The concept of education is evolving, and a more democratic and cooperative model of learning is emerging. We began to reimagine the relationship between educators and the community, and decided to invite the community to educate us. To that end, we began to plan an exhibit celebrating the everyday expression of culture as experienced by the people who identify with that culture. We have recruited participants from a spectrum of roles and cultures. They represent cultural constructs built around race and nationality; sexual orientation and identification; and interests like gaming, manga, the arts, food, machines and many others. Participants will be taking photographs of their everyday moments, their food preparation, family gatherings, bedroom décor, gaming systems, costumes, fashion regalia, and anything pertinent to the unique expression of their culture. In that way, they will define their culture according to what they believe their culture to be. This concept of what constitutes culture is complex and as nuanced as our society. Many people identify with several cultures; many are members of several “traditional” cultures. This cultural evolution of idea and identity is expressed through the lens of the personal. It gives us a glimpse into that complex model of evolving culture and provides a window into ways in which we perceive ourselves and our reality. Ultimately, multiculturalism is changing the syntax of our cultural dialog.

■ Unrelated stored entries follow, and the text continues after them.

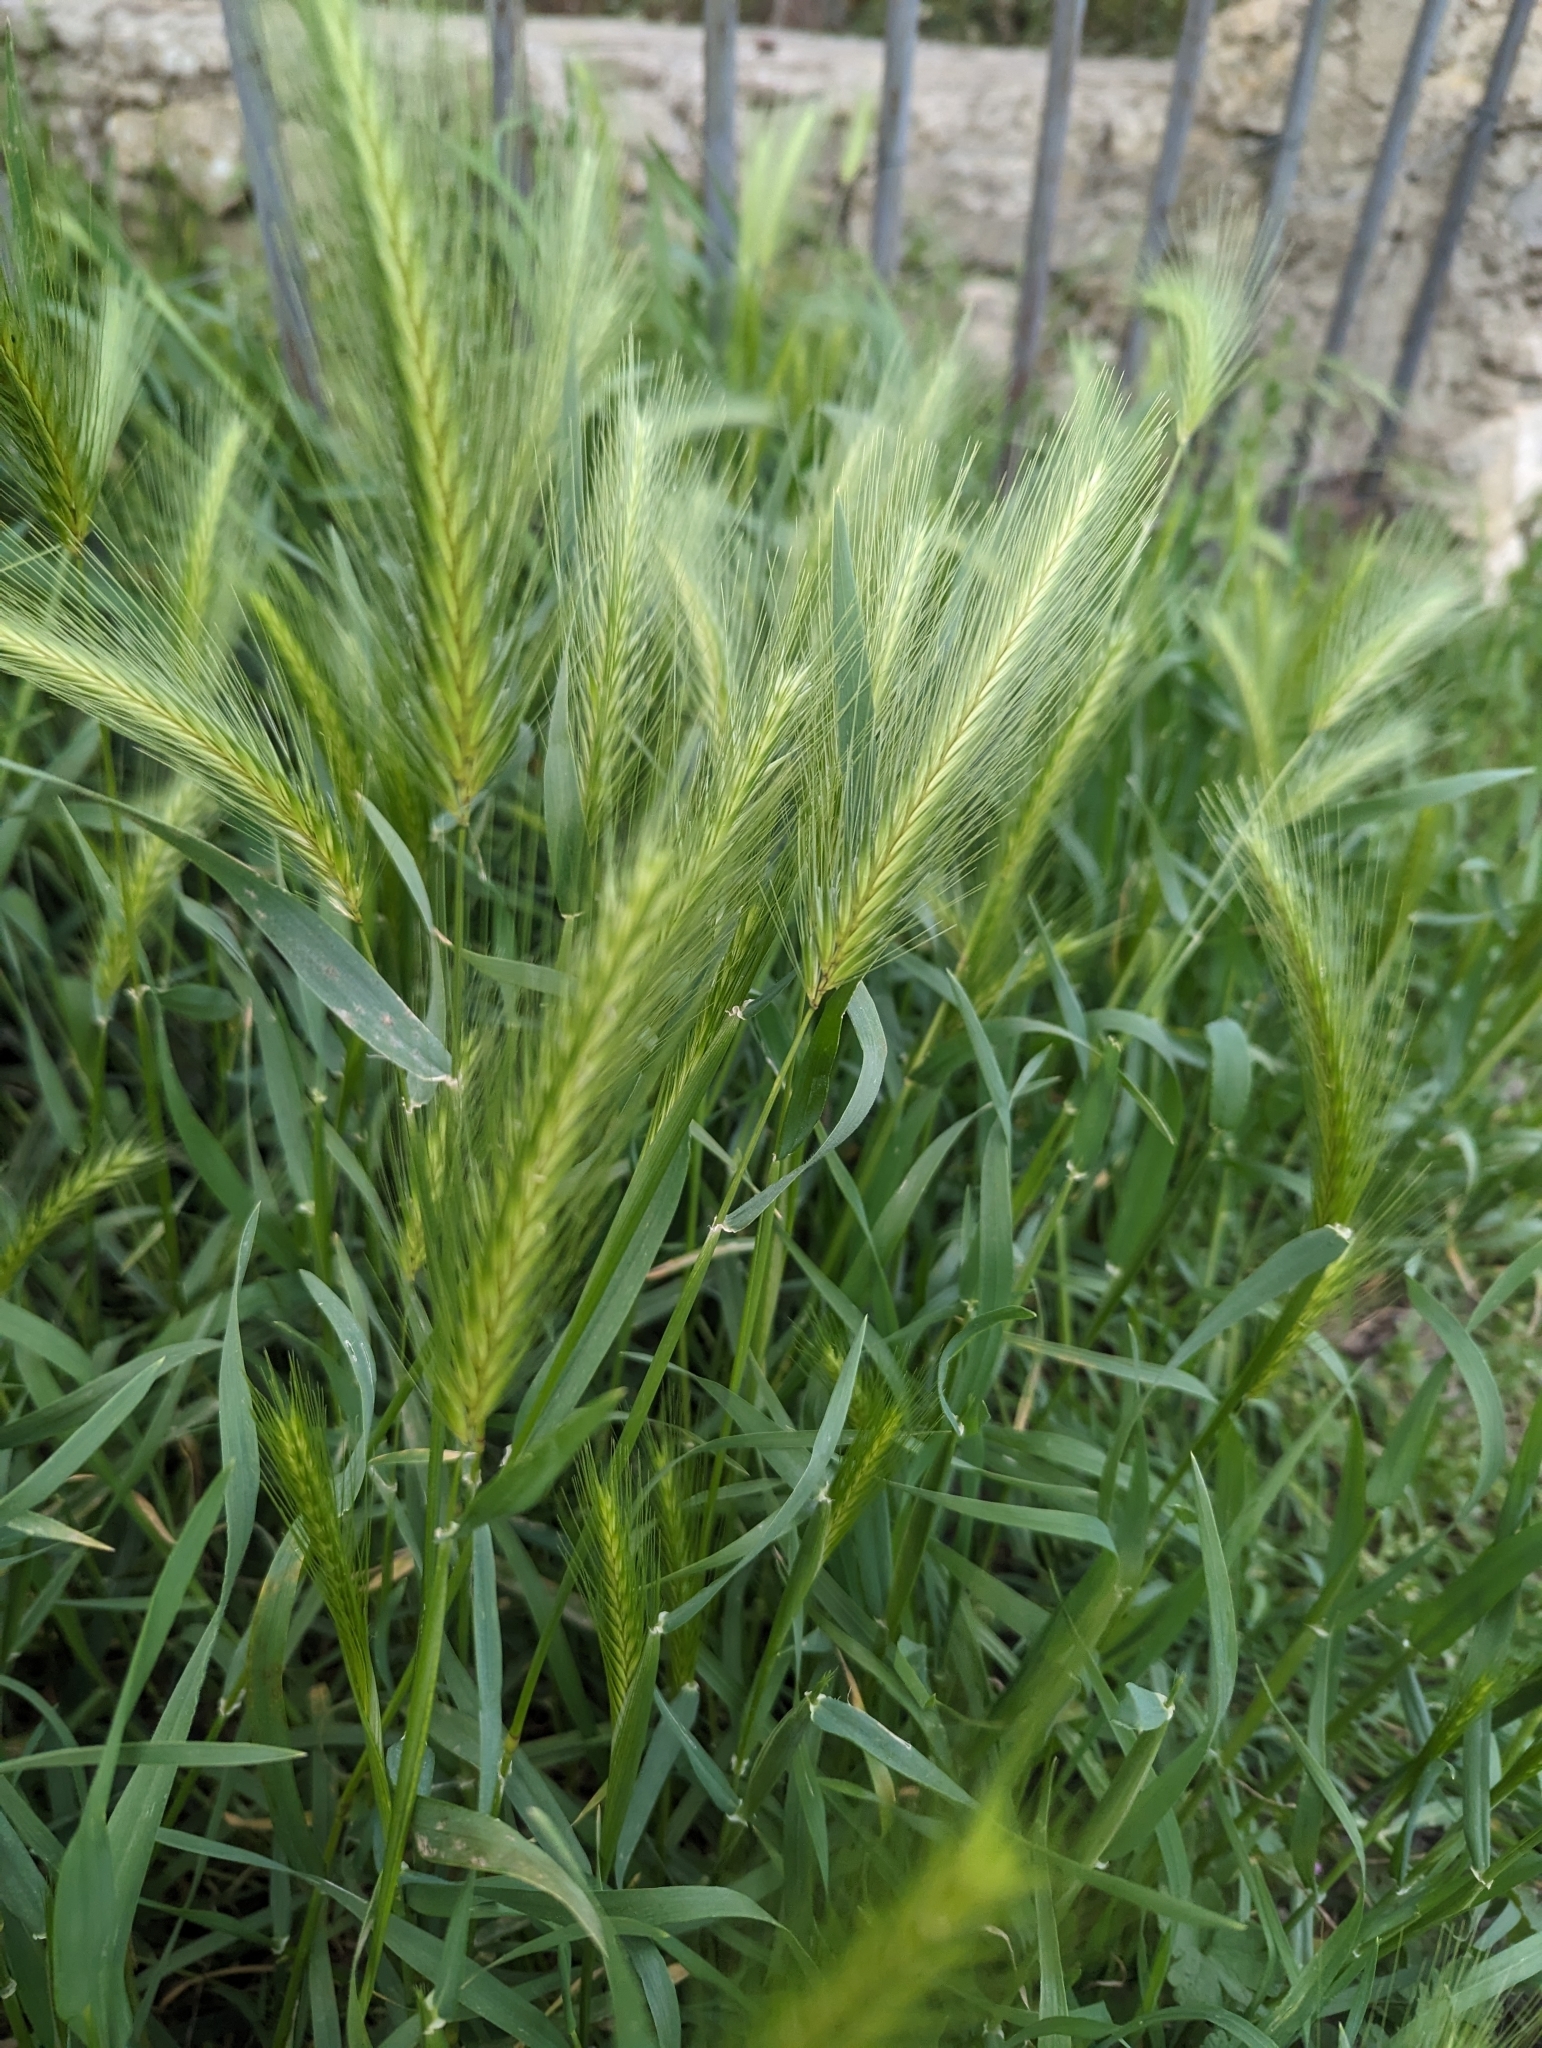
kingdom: Plantae
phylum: Tracheophyta
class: Liliopsida
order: Poales
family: Poaceae
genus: Hordeum
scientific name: Hordeum murinum
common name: Wall barley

We operate in an amalgamation of cultures. The way we perceive ourselves and our experience is determined by a metaculture that goes beyond insularity. We are embracing our diversity, understanding that our collective culture is enlivened and enriched by our many cultural influences. We become as dimensional and as diverse as our community. It is our intent to show the many faces of culture; we are culture. We are theater. We are music. We are movement. We are technology. We are science. We are Art.